Yapılacak görevler:
A. Kadına vahşet üzerine yazıya göre İzmir'deki orman yangınları ne kadar büyük bir alana yayıldı?
B. Kadına vahşet üzerine yazının devamını yazın.

::: Metin parçası

Aylin Onart yazdı / ARADIĞINIZ KATİLE ŞU AN ULAŞILABİLİYOR!
Gündem, kapak tutmayan bir kaynayan kazan
misali... Yazmak için gündemdeki konuların birbirini kovalama hızını yakalamak
ne mümkün. Özellikle İzmir’deki orman yangınlarını derinlemesine ayrıca ele
almalı ancak, 5 bin hektara yayılan yani bir Karşıyaka ilçesi büyüklüğüne tekabül
ettiği belirtilen yangınlarımızın külü soğumadan yine bir kadın
vahşeti gündeme oturdu.
Kadına
vahşet...
Evet
“kadına şiddet” yeterli gelmeyen bir ifade artık, “kadına vahşet” var
memlekette...
Vahşet,
eylemden ziyade bir zihniyet. Sadece eylemi gerçekleştirene ait bir zihniyet
değil. Bu vahşice eylemleri, cinsiyet ayrımcılığını, cinsiyet eşitsizliğini,
şiddeti açıktan veya kamufle halde savunan herkestir katil... Ve azınlık da
değildir. Toplumun çoğunluğudur katil. Bu vahşeti ve her tür vahşeti
kınayanların içinde çoğunluktur.
Çoğunluktur
çünkü hakim kılınmaya çalışılan zihniyet bir tarafa, kullanılan dil, ezelden
beri atasözlerinden küfrüne kadar “kadın” üzerinden oluşturulan, peşi
sıra yıllardır getirilen politik uygulamaları yetersiz olan, boyna takılan kravata
bakarak ceza indirimi veren, rızası var denilerek tecavüzü, şiddeti uygulayanın
tarafında duran adil yargılama sistemi çürüyüp çöken, kadını sürekli
aşağılayan, kadın için şiddeti makbul gören, çocuk yaşta evlendirilen, çocuk
yaşta hamile kalan, okutulmasına izin verilmeyen kız çocuklarının günden güne
artmasına neden olan oluşumlara destek veren, ses çıkarmayan, görmezden gelenlerin,
eğitimli/eğitimsiz her profilden erkeğin özel/iş/sosyal hayatındaki kadına
fiziksel veya psikolojik şiddet uygulayanların ve buna sessiz kalanların hakim
olduğu bir toplumda yaşıyoruz. Cam tavan
sendromu bile eğitimsiz profile özgü değil malumunuz.
Sözün
özü, aradığımız katile bu an ulaşılamıyor değil, aslında her an ulaşılabiliyor,
nereye bakacağımızı fark ettikten ve bildikten sonra... O yer kendi içimizden
başka bir yer değil...

::::::
::: Veri kesiti

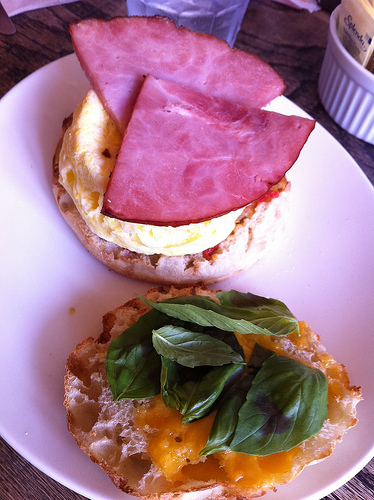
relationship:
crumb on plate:
[26, 424, 38, 443] [10, 423, 34, 442]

::::::

Yanıtlarınız:
A. 5 bin hektara, yani bir Karşıyaka ilçesi büyüklüğünde bir alana.

B.
* * *
Zihniyet,
eğitimsizlik, dinsel nedenler, gelenek görenekler ve nihayetinde elbette
kadınlara karşı ayrımcılığı körükleyen, içselleştiren politik yaklaşımlar,
uygulamalar belirleyicidir, her zaman. Bir kere, neden bu konuya dair hazırlanıp
meclise sunulan hemen her önerge reddedilir? Geri çevrilir? Neden? İzah edebilen var mıdır
bizi yönetenlerin ve bu önergeleri reddedenlerin içinde?
Niçin
şiddeti önleyici, kadını güçlendirici politikalar geliştirilip, uygulamaları bir an önce hayata geçirilmez de, çağ dışılığı
bir tarafa, verenin akıl sağlığını ve ahlakını sorgulatan fetva adı altında ipe
sapa gelmez sözlere, kadının nasıl dövüleceğini ekranlarda anlatan sözde vakıf
başkanlarına, uzman adı altında paketlenip sunulan meczuplara göz yumulur?
Nedir
yıllardır kadınlarla zorunuz?
* * *
Hemen
her televizyon kanalı öyle diziler, öyle filmler yayınlıyor ki bu sektörde
sanki sadece şiddet içeren film veya dizi türü var. Türkiye’nin en tarafsız
haberlerini yayınladığını ileri süren, haberciliğini “Türkiye’nin demokrasi
meydanı” gibi tabirlerle öven kanalda bile şiddet içerikli diziler hakim. Aklınızdan zorunuz mu var nedir, yoksa biri
mecbur mu bırakıyor sizleri, topluma sadece bu tür diziler, filmler
yayınlayacaksınız diye? Gündüz kuşağı programlarının hali ise içler acısı; “Gelinim sensin”, “En iyi
benim”, “Sosyetik ev kadınları”, “Gardrop Savaşları” ve benzeri erkeklere
kendini beğendirme derdinden başka amacı olmayan vasat ötesi akla ziyan altıncı
sınıf kuşak programlar...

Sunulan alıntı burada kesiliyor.